**Data:**
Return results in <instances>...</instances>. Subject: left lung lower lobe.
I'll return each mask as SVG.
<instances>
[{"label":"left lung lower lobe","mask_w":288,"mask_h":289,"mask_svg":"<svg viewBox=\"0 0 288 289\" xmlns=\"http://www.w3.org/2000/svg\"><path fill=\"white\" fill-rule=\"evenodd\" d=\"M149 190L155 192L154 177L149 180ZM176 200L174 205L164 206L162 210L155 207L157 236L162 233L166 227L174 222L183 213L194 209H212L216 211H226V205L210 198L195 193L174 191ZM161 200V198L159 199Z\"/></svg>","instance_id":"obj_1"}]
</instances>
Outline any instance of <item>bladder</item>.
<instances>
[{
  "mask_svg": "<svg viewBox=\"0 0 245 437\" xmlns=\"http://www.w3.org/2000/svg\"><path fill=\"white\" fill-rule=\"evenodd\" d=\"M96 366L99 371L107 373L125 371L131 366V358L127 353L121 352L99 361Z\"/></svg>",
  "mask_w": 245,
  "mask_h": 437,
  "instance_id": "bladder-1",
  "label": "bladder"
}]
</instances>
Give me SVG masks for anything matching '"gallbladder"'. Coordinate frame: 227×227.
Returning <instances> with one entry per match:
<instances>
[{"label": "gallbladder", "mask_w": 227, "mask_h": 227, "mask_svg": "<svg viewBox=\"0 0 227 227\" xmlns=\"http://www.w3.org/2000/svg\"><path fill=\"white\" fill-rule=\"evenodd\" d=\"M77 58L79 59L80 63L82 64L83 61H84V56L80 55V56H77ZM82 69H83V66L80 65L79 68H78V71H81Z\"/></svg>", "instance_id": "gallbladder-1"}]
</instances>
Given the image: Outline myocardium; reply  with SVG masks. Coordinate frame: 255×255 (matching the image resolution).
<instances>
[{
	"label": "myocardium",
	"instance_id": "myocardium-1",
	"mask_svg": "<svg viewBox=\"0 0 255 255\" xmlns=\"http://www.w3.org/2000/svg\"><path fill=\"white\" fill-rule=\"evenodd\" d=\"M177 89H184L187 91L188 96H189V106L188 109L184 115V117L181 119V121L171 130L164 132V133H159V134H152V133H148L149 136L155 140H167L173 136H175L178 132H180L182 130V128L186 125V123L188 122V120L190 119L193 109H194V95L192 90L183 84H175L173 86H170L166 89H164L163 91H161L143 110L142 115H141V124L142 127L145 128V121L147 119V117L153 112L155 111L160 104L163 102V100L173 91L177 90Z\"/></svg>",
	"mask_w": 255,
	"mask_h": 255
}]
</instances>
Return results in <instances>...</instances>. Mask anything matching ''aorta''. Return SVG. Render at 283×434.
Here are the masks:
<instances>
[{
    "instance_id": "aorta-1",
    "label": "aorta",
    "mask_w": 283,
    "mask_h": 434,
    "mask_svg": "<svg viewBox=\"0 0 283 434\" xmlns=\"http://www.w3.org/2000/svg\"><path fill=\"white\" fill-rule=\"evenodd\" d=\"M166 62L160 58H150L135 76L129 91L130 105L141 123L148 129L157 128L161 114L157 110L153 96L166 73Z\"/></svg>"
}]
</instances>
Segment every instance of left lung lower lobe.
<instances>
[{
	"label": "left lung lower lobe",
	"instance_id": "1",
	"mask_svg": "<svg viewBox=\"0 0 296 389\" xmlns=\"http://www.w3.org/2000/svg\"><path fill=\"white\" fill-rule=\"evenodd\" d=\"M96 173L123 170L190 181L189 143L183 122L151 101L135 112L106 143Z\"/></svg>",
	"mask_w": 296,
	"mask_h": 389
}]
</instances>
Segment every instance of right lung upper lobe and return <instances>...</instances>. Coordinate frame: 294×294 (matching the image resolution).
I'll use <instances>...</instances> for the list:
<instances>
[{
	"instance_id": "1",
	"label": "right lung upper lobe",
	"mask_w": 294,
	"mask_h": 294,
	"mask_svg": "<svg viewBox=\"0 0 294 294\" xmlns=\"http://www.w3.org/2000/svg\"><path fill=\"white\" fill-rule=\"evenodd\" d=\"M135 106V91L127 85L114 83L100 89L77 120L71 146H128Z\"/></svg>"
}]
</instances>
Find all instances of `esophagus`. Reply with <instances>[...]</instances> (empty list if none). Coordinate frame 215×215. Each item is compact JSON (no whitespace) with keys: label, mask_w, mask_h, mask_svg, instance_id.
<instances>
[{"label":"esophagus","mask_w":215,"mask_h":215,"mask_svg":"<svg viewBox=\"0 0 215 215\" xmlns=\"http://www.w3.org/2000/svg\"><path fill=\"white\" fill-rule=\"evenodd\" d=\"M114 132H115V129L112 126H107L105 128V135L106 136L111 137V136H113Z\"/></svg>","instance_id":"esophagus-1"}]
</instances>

**Exercise prompt:**
Gather all lines above that contain the word "every" and copy each of them in full. Case counts.

**Correct result:**
Segment every instance of left lung lower lobe.
Segment every instance of right lung upper lobe and return <instances>...</instances>. Coordinate frame: 294×294 (matching the image resolution).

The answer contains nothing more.